• Exercise brief
I need an exact copy of the lines from the one containing "IA au travail" through the end of the records, without any pictures.
Data provided below:
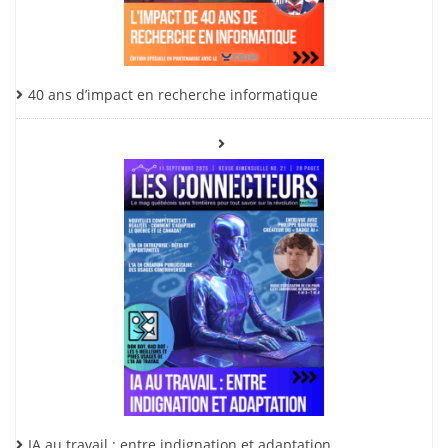
40 ans d’impact en recherche informatique
IA au travail : entre indignation et adaptation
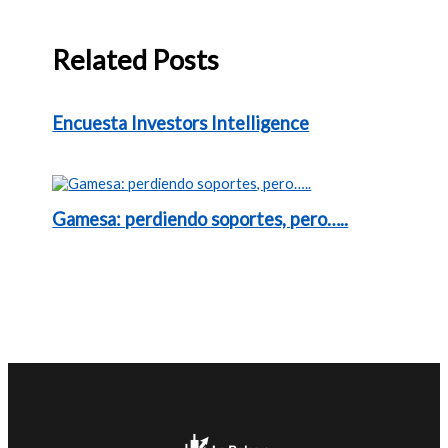
Related Posts
Encuesta Investors Intelligence
Gamesa: perdiendo soportes, pero…..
End of Data provided.
• Result for this exercise
IA au travail : entre indignation et adaptation
Related Posts
Encuesta Investors Intelligence
Gamesa: perdiendo soportes, pero…..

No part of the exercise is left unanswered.